As I did some research on sorting algorithms and index sorting in c++, I optimized my code with std::pair and std::sort in c++. And surprisingly (or not), this questions has been asked a lot of times on stackoverflow and other websites.
So testing again:
library(data.table)
library(dplyr)
library(rbenchmark)
library(Rcpp)
sourceCpp('~/scripts/R/Rcpp/FDRcontrol.cpp')
r_equivalent <- function(pv,alpha){
padj = p.adjust(pv,method='BH')
return(ifelse(padj < alpha,1,0))
}
dat <- fread('~/scripts/R/Rcpp/pvalues.tsv')
alpha <- 0.01
p <- dat$p
result <- dat %>%
mutate(r = r_equivalent(p,alpha),
cpp = FDRcontrol(p,alpha))
result
## p r cpp
## 1: 2.305163e-03 1 1
## 2: 6.429712e-01 0 0
## 3: 1.505003e-06 1 1
## 4: 1.060704e-04 1 1
## 5: 2.014278e-06 1 1
## ---
## 40502: 7.241562e-01 0 0
## 40503: 5.023386e-02 0 0
## 40504: 6.178446e-01 0 0
## 40505: 8.729983e-01 0 0
## 40506: 4.176789e-01 0 0
result %>%
filter(r!=cpp)
## Empty data.table (0 rows) of 3 cols: p,r,cpp
Result is the same, so benchmarking as usual,
benchmark(r_equivalent(p,alpha),FDRcontrol(p,alpha))

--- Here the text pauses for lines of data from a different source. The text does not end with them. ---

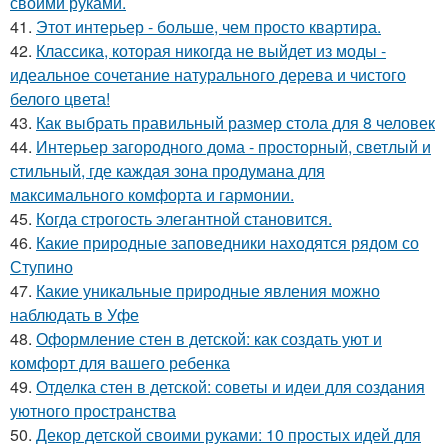
своими руками.
41.
Этот интерьер - больше, чем просто квартира.
42.
Классика, которая никогда не выйдет из моды -
идеальное сочетание натурального дерева и чистого
белого цвета!
43.
Как выбрать правильный размер стола для 8 человек
44.
Интерьер загородного дома - просторный, светлый и
стильный, где каждая зона продумана для
максимального комфорта и гармонии.
45.
Когда строгость элегантной становится.
46.
Какие природные заповедники находятся рядом со
Ступино
47.
Какие уникальные природные явления можно
наблюдать в Уфе
48.
Оформление стен в детской: как создать уют и
комфорт для вашего ребенка
49.
Отделка стен в детской: советы и идеи для создания
уютного пространства
50.
Декор детской своими руками: 10 простых идей для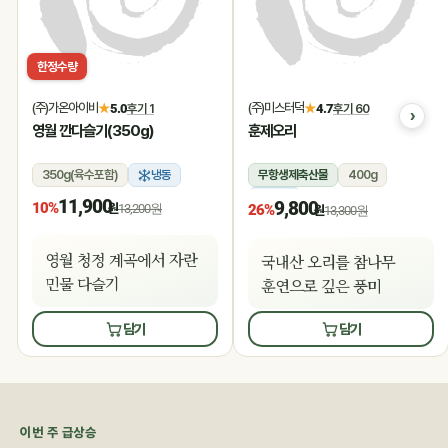
한정수량
(주)가온아이비
(주)미스터덕
★
5.0
후기 1
★
4.7
후기 60
영월 깐다슬기(350g)
훈제오리
350g(육수포함)
냉동
무항생제축산물
400g
냉동
11,900
9,800
10%
원
13,200원
26%
원
13,300원
영월 청정 계곡에서 자란
국내산 오리를 참나무
민물 다슬기
훈연으로 깊은 풍미
담기
담기
이번 주 급상승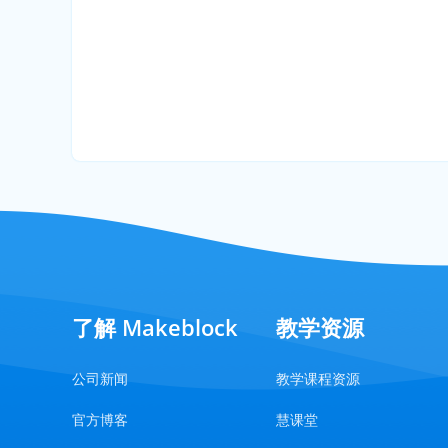
了解 Makeblock
教学资源
公司新闻
教学课程资源
官方博客
慧课堂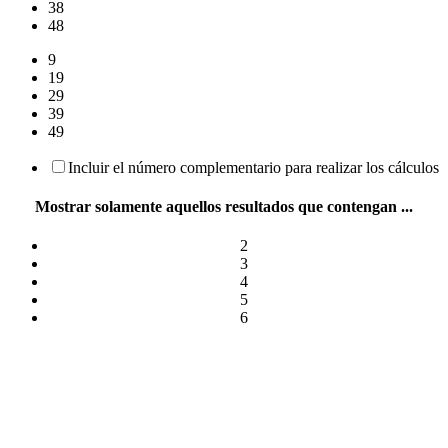
38
48
9
19
29
39
49
Incluir el número complementario para realizar los cálculos
Mostrar solamente aquellos resultados que contengan ...
2
3
4
5
6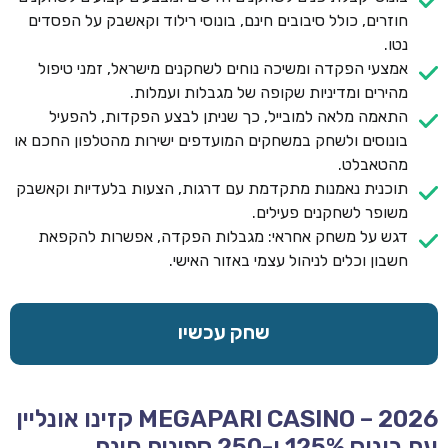
חוזרים, כולל סיבובים חינם, בונוסי רילוד וקאשבק על הפסדים
נטו.
אמצעי הפקדה ומשיכה נוחים לשחקנים מישראל, זמני טיפול
מהירים ומדיניות שקופה של מגבלות ועמלות.
התאמה מלאה למובייל, כך שניתן לבצע הפקדות, להפעיל
בונוסים ולשחק במשחקים המועדפים ישירות מהטלפון החכם או
מהטאבלט.
תוכנית נאמנות מתקדמת עם דרגות, הצעות בלעדיות וקאשבק
משופר לשחקנים פעילים.
דגש על משחק אחראי: מגבלות הפקדה, אפשרות להקפאת
חשבון וכלים לניהול עצמי באזור האישי.
שחק עכשיו
MEGAPARI CASINO – 2026 קזינו אונליין
עם בונוס 125% ו-250 ספינים חינם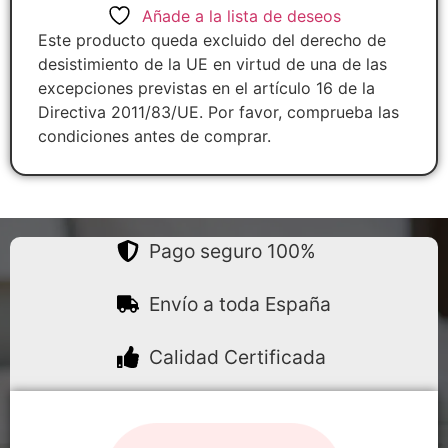
Añade a la lista de deseos
Este producto queda excluido del derecho de
desistimiento de la UE en virtud de una de las
excepciones previstas en el artículo 16 de la
Directiva 2011/83/UE. Por favor, comprueba las
condiciones antes de comprar.
Pago seguro 100%
Envío a toda España
Calidad Certificada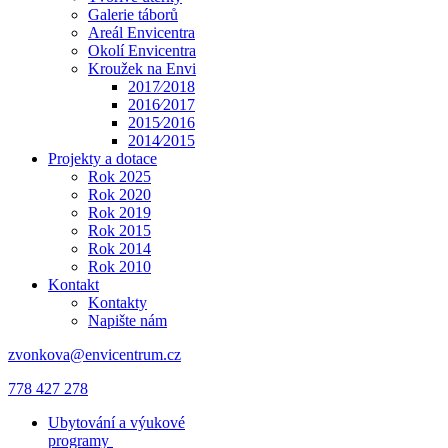
Galerie táborů
Areál Envicentra
Okolí Envicentra
Kroužek na Envi
2017⁄2018
2016⁄2017
2015⁄2016
2014⁄2015
Projekty a dotace
Rok 2025
Rok 2020
Rok 2019
Rok 2015
Rok 2014
Rok 2010
Kontakt
Kontakty
Napište nám
zvonkova@envicentrum.cz
778 427 278
Ubytování a výukové
programy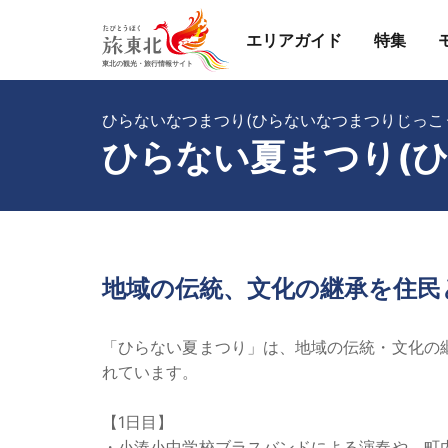
エリアガイド
特集
ひらないなつまつり(ひらないなつまつりじっこ
ひらない夏まつり(
地域の伝統、文化の継承を住民
「ひらない夏まつり」は、地域の伝統・文化の
れています。
【1日目】
・小湊小中学校ブラスバンドによる演奏や、町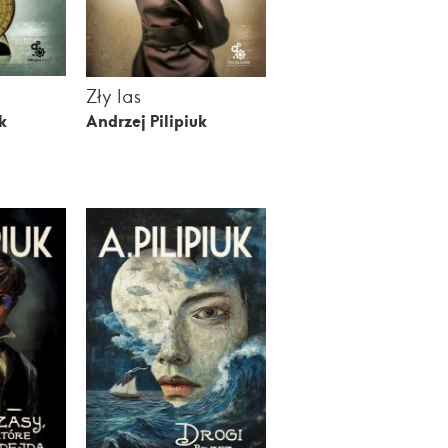
Zły las
k
Andrzej Pilipiuk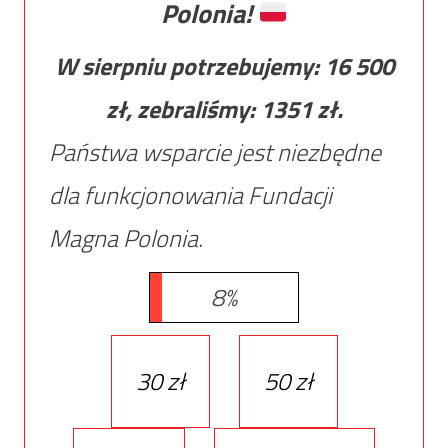
Polonia!
W sierpniu potrzebujemy:
16 500
zł, zebraliśmy:
1351
zł.
Państwa wsparcie jest niezbędne
dla funkcjonowania Fundacji
Magna Polonia.
8%
30 zł
50 zł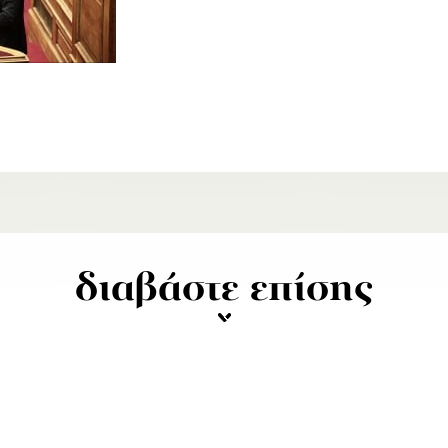
διαβάστε επίσης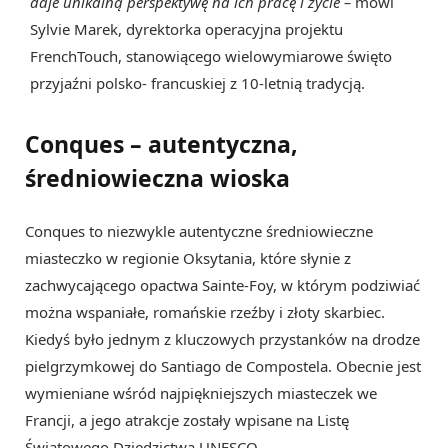
daje unikalną perspektywę na ich pracę i życie –
mówi
Sylvie Marek, dyrektorka operacyjna projektu
FrenchTouch, stanowiącego wielowymiarowe święto
przyjaźni polsko- francuskiej z 10-letnią tradycją.
Conques – autentyczna,
średniowieczna wioska
Conques to niezwykle autentyczne średniowieczne
miasteczko w regionie Oksytania, które słynie z
zachwycającego opactwa Sainte-Foy, w którym podziwiać
można wspaniałe, romańskie rzeźby i złoty skarbiec.
Kiedyś było jednym z kluczowych przystanków na drodze
pielgrzymkowej do Santiago de Compostela. Obecnie jest
wymieniane wśród najpiękniejszych miasteczek we
Francji, a jego atrakcje zostały wpisane na Listę
Światowego Dziedzictwa UNESCO.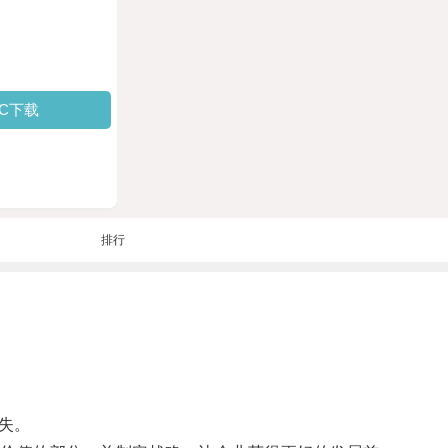
PC下载
排行
失。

## test replications elapsed relative user.self sys.self
## 2 FDRcontrol(p, alpha) 100 0.578 1.00 0.56 0.018
## 1 r_equivalent(p, alpha) 100 4.653 8.05 4.51 0.133
## user.child sys.child
## 2 0 0
## 1 0 0
Apparently, R and matlab/octave did a great job on easing the job for user-end work. Some dat-to-day functions, such as sort and return the indices, are so easily done in high-level languages. As a biologist, I have never thought about many of these questions until I start to hack the codes. And it's always the best way to understand a concept when I start coding it out.